Nashi, the successor to Moving Together, said last week that Pamfilova was defaming its members and threatened to sue her.

Last fall, Nashi activists called for Pamfilova's dismissal after she condemned them for “persecuting” journalist Alexander Podrabinek for his criticism of World War II veterans.

Pamfilova, 56, a native of Uzbekistan and 1976 graduate of Moscow Energy University, worked as social care minister between 1991 and 1994 and a Duma deputy from 1993 to 1999.

She was appointed as head of the Kremlin's human rights commission in 2002 by then-President Vladimir Putin. The commission was renamed a council in 2004.

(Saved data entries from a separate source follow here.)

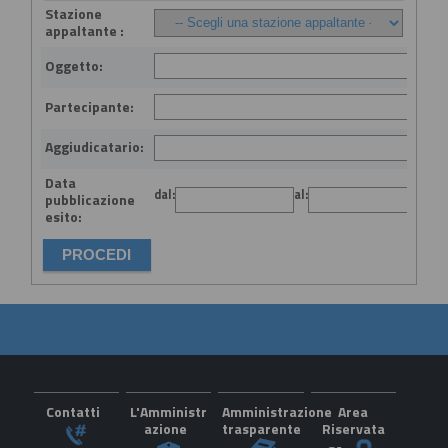
Stazione
appaltante :
Oggetto:
Partecipante:
Aggiudicatario:
Data
dal:
al:
(gg
pubblicazione
esito:
Contatti
L'Amministr
Amministrazione
Area
azione
trasparente
Riservata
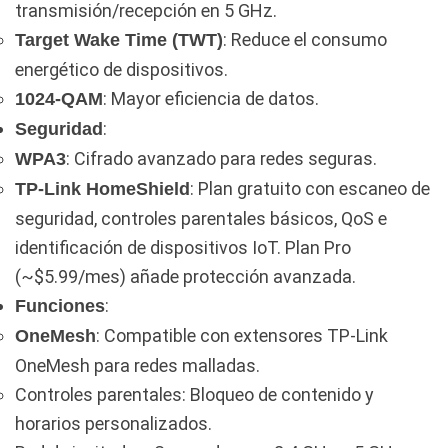
transmisión/recepción en 5 GHz.
: Reduce el consumo
Target Wake Time (TWT)
energético de dispositivos.
: Mayor eficiencia de datos.
1024-QAM
:
Seguridad
: Cifrado avanzado para redes seguras.
WPA3
: Plan gratuito con escaneo de
TP-Link HomeShield
seguridad, controles parentales básicos, QoS e
identificación de dispositivos IoT. Plan Pro
(~$5.99/mes) añade protección avanzada.
:
Funciones
: Compatible con extensores TP-Link
OneMesh
OneMesh para redes malladas.
Controles parentales: Bloqueo de contenido y
horarios personalizados.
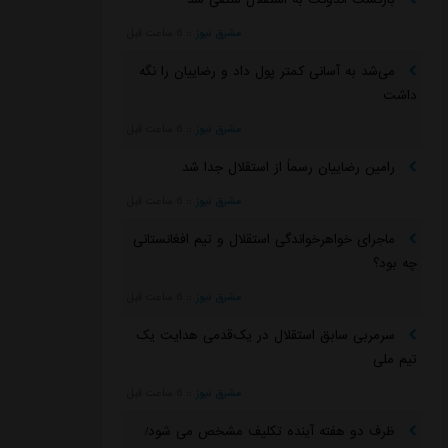
مشرق نیوز
::
6 ساعت قبل
می‌شد به آسانی کمتر پول داد و رضاییان را نگه
داشت
مشرق نیوز
::
6 ساعت قبل
رامین رضاییان رسماً از استقلال جدا شد
مشرق نیوز
::
6 ساعت قبل
ماجرای خواهرخواندگی استقلال و تیم افغانستانی
چه بود؟
مشرق نیوز
::
6 ساعت قبل
سرمربی سابق استقلال در یک‌قدمی هدایت یک
تیم ملی
مشرق نیوز
::
6 ساعت قبل
ظرف دو هفته آینده تکلیف مشخص می شود/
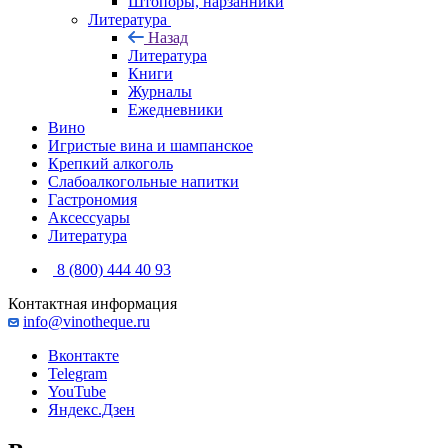
Штопоры, нарзанники
Литература
Назад
Литература
Книги
Журналы
Ежедневники
Вино
Игристые вина и шампанское
Крепкий алкоголь
Слабоалкогольные напитки
Гастрономия
Аксессуары
Литература
8 (800) 444 40 93
Контактная информация
info@vinotheque.ru
Вконтакте
Telegram
YouTube
Яндекс.Дзен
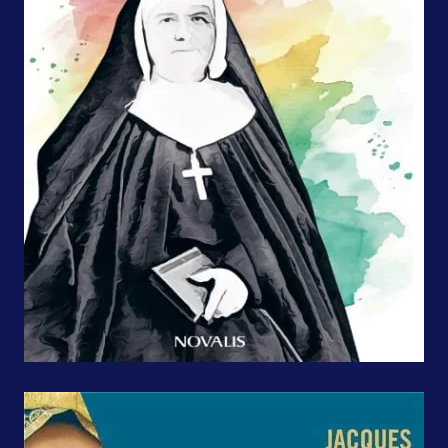
Sainte Marie-Léonie Paradis
Montréal,
Novalis, 2024,
184 pages + photos, 14,95$.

Auzan, 56, a Norilsk native and 1979 graduate of Moscow State University, would "continue the dialog with the civil society," said Alexei Makarkin, an analyst with the Center for Political Technologies, Interfax reported.

Alexei Malashenko, an analyst with the Carnegie Moscow Center, concurred that Auzan would be a good replacement, saying he is "very charismatic, energetic and clever," and "almost always says what he thinks" and "treats himself and his partners with respect," Interfax reported.

Auzan is president of the Association of Independent Centers of Economic Analysis, a member of the business lobbying groups Opora and Delovaya Rossia, and a senior professor in Moscow State University's economics department.